## Precalculus (6th Edition) Blitzer

a) The expression is $\underline{\frac{1}{7}\sum\limits_{i=1}^{7}{{{a}_{i}}}=3.9}$ which represents the mean hour spent on the digital media. b) The value of $\frac{1}{7}\sum\limits_{i=1}^{7}{{{a}_{i}}}$ using ${{a}_{n}}=0.5n+2$ is $4$ and it is overestimated by 0.1 hour with respect to part (a).
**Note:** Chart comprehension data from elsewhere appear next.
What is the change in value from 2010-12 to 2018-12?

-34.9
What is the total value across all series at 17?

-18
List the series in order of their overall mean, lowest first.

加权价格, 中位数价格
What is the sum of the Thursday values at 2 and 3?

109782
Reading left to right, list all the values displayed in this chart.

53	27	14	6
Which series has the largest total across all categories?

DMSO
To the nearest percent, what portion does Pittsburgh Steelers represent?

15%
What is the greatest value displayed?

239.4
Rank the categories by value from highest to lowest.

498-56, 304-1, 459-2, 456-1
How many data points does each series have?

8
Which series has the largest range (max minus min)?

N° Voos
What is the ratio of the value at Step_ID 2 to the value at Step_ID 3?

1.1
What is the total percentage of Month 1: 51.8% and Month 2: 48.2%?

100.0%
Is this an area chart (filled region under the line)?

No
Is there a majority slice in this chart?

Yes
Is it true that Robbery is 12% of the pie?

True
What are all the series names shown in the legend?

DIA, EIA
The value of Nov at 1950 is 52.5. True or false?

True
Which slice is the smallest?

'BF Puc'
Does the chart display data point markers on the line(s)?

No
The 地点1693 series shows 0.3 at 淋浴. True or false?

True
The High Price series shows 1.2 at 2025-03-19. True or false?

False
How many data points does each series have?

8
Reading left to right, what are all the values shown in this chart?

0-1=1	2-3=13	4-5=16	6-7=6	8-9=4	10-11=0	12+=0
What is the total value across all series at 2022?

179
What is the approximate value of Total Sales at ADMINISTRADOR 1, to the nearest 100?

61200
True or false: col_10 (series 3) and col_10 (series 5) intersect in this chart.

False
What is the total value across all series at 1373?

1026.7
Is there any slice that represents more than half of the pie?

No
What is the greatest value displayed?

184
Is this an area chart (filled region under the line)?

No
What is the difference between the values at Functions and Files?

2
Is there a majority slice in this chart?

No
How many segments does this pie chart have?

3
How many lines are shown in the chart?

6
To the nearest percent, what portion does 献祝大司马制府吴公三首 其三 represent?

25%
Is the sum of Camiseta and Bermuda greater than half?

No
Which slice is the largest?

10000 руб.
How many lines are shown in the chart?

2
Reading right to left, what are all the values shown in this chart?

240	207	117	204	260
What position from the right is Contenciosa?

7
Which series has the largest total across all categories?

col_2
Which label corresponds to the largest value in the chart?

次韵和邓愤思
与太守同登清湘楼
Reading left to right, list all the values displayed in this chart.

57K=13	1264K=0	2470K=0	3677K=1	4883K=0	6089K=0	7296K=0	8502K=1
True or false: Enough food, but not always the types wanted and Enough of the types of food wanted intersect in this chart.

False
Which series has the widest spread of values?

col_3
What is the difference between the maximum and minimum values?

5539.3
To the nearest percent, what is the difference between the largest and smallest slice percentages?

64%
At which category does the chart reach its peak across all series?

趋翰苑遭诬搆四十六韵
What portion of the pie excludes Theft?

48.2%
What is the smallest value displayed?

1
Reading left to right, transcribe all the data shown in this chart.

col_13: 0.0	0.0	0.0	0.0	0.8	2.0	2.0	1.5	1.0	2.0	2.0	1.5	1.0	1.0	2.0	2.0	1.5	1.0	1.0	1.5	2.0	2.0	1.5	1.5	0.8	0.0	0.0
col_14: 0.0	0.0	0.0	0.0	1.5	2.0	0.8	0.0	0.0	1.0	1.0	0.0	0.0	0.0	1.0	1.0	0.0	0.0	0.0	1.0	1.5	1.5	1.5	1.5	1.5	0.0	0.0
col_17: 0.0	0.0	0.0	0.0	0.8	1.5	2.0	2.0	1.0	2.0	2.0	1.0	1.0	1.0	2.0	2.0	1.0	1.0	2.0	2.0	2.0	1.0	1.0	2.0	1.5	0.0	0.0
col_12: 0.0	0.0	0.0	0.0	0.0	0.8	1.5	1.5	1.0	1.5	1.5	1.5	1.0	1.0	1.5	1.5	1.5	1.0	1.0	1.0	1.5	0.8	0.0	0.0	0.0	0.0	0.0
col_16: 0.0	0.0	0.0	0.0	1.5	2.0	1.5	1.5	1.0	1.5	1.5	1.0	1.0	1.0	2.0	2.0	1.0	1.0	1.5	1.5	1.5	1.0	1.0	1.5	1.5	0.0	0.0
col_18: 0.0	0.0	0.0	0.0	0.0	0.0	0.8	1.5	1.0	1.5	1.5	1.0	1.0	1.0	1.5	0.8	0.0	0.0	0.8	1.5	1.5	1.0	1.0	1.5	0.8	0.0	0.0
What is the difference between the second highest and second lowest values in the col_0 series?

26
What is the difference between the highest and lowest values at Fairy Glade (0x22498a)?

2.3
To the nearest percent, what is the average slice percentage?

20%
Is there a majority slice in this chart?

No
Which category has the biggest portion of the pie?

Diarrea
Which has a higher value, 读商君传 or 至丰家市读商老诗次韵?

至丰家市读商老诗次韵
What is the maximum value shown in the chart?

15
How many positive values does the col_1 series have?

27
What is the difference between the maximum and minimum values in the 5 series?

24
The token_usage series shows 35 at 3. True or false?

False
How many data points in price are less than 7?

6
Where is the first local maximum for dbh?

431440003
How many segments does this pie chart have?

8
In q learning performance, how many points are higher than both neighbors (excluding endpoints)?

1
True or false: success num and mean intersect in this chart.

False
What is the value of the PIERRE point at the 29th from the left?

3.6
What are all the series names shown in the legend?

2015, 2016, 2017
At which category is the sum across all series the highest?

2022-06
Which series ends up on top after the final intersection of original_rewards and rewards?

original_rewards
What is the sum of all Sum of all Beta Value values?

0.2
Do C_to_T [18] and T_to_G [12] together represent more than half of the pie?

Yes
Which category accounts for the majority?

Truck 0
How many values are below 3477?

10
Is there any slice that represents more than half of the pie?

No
(a) From the given bar graph, ${{a}_{1}}=2.7$, ${{a}_{2}}=3.0$, ${{a}_{3}}=3.2$, ${{a}_{4}}=3.7$, ${{a}_{5}}=4.4$ ${{a}_{6}}=4.9$ and ${{a}_{7}}=5.3$ Therefore, \begin{align} & \frac{1}{7}\sum\limits_{i=1}^{7}{{{a}_{i}}}=\frac{1}{7}\left( 2.7+3.0+3.2+3.7+4.4+4.9+5.3 \right) \\ & =\frac{27.2}{7} \\ & =3.885 \\ & \approx 3.9\simeq \end{align} Hence, $\frac{1}{7}\sum\limits_{i=1}^{7}{{{a}_{i}}}=3.9$ represents the mean hours that U.S. adult users spent on the digital media. (b) We have the equation ${{a}_{n}}=0.5n+2$, For $n=1$, \begin{align} & {{a}_{1}}=0.5\times 1+2 \\ & =2.5 \end{align} For $n=2$ \begin{align} & {{a}_{2}}=0.5\times 2+2 \\ & =3.0 \end{align} For $n=3$ \begin{align} & {{a}_{3}}=0.5\times 3+2 \\ & =3.5 \end{align} For $n=4$ \begin{align} & {{a}_{4}}=0.5\times 4+2 \\ & =4.0 \end{align} For $n=5$ \begin{align} & {{a}_{5}}=0.5\times 5+2 \\ & =4.5 \end{align} For $n=6$ \begin{align} & {{a}_{6}}=0.5\times 6+2 \\ & =5.0 \end{align} For $n=7$ \begin{align} & {{a}_{7}}=0.5\times 7+2 \\ & =5.5 \end{align} Therefore, \begin{align} & \frac{1}{7}\sum\limits_{i=1}^{7}{{{a}_{i}}}=\frac{1}{7}\left( 2.5+3.0+3.5+4.0+4.5+5.0+5.5 \right) \\ & =\frac{28}{7} \\ & =4 \end{align} Hence, the relation will overestimate the value of $\frac{1}{7}\sum\limits_{i=1}^{7}{{{a}_{i}}}$ by 0.1 hour.